Why Problems Aren’t Solved.

thoreau_lock_and_keyAs a member of the Board for what could best be explained as a condo community, I find myself shaking my head quite a bit. One of the reasons I do so is because, simply put, people become more emotionally attached to a problem than a solution. One such example was an issue of a missing key. But the issue wasn’t the missing key. The issue was getting to what the key gave access to: The garbage room.

There’s a story behind that, as there usually is, but at this point in time there’s actually little good reason for the garbage room to be locked. At one time, there was some rationale, but that rationale has been found wanting as other things have changed. I had predicted this prior to coming on the Board, communicated it with the Director who pushed it (who is now no longer on the Board), and so I waited over the course of a week as this can got kicked around in community chats.

The conversation centered around the key. The key became this Holy Grail of sorts, and everyone wanted to blame someone for the issue regarding the key (it is lost to the entropy of bureaucracy, suffice to say). After a week, I finally sounded off because the time it was taking for people to sort out the problem had exceeded my patience.

“We don’t need the locks on the garbage rooms anymore.”

The underlying issue was that people couldn’t access the garbage room for bags that were larger than the chute. Everyone wanted to play the blame game about the key, and meanwhile, the garbage room was still inaccessible. And this set me to thinking because when large groups of fairly intelligent people disappoint in their capacity to solve a simple problem, it’s time to think.

The Solving Of Problems

There is a tendency to get caught up in minutiae, trying to solve a smaller problem with an assumption that solving the smaller problem will somehow continue solving a larger problem. In the above example, it was a simple matter of switching perspectives, a flexibility in viewpoint to be circumspect. Generally speaking, education systems, perhaps because of the amount of time to shove a few thousand years of knowledge into less than 20 years, doesn’t deal with this well.

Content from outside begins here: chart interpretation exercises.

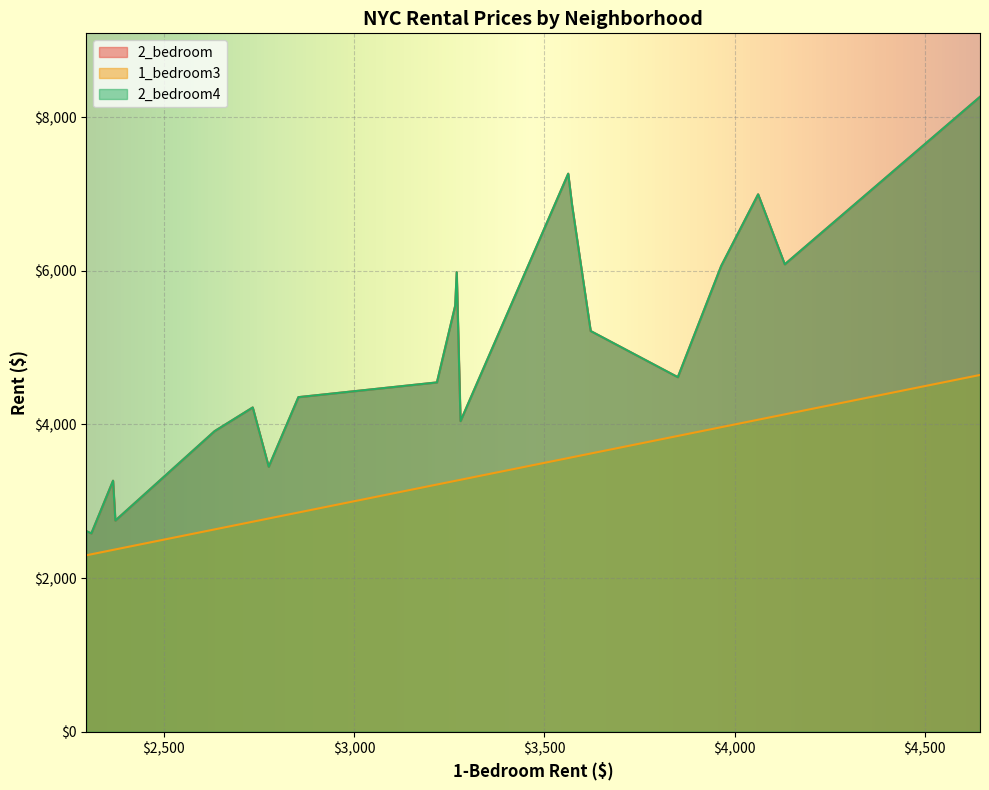

How many categories are shown in the chart?

20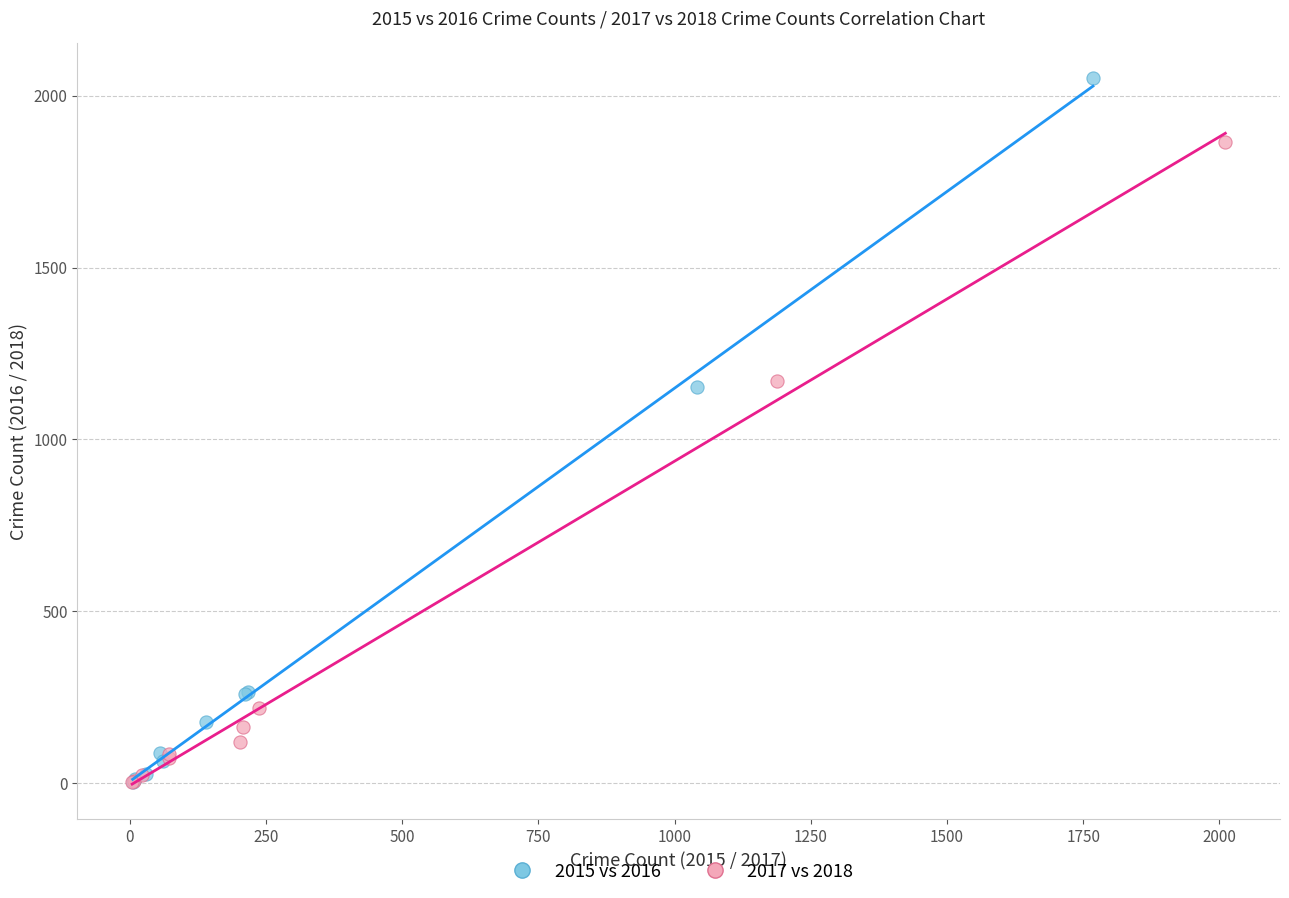

Which series reaches the maximum Y coordinate?

2015 vs 2016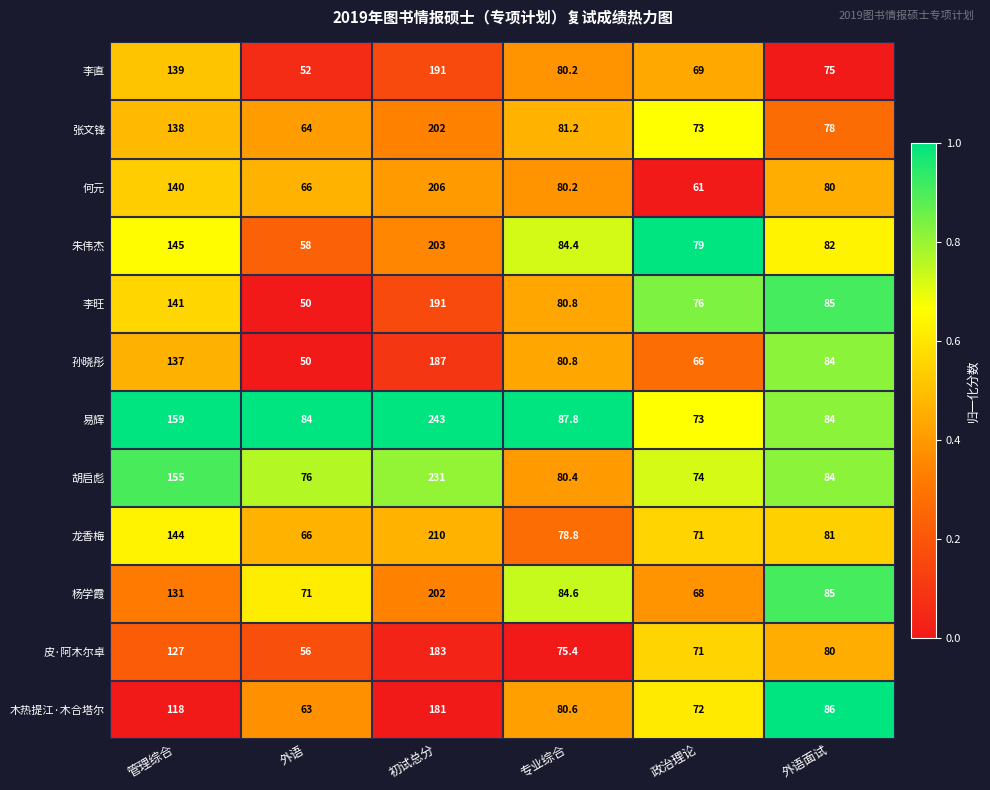

At which category is the sum across all series the highest?

初试总分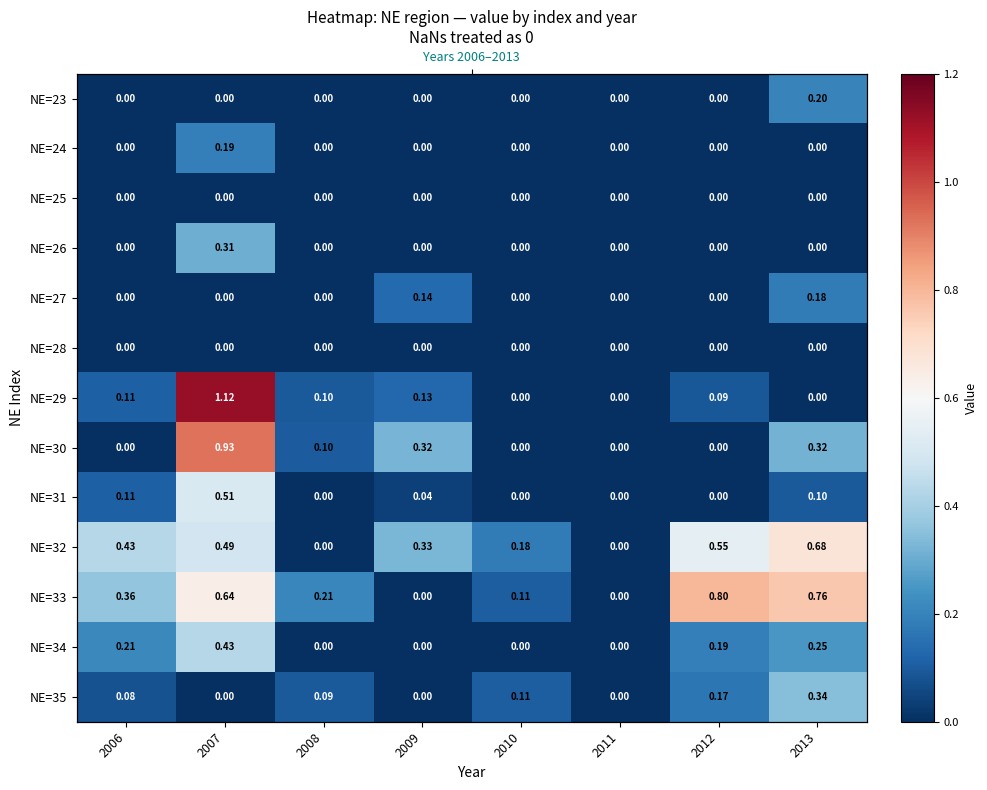

What is the greatest value displayed?

1.1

Let’s be honest, too – the present techno-communication landscape of social media is more suited for allowing for cognitive bias: Social media sites, in their wish to get our eyes on their advertising, show us what we agree with rather than well rounded opinions. It’s all an echo chamber and makes looking for valuable dissent (as opposed to popular dissent) all the less likely to be found.

If we are only presented that which we agree with, how are we to move forward? If a solution is chosen because of popularity on social media, how valuable is that solution? And do all these people with opinions have knowledge on the topic or add value somehow, or are they simply looking for views on their website, just as without social media sometimes people add their opinions to look smart even when their opinion demonstrates that they are not?

It seems to me – and we all have biases on this – that the world is getting better at communicating solutions that are popular, but not right – and therein, we find the core problem, and the solution is… well, I’m sure I don’t know.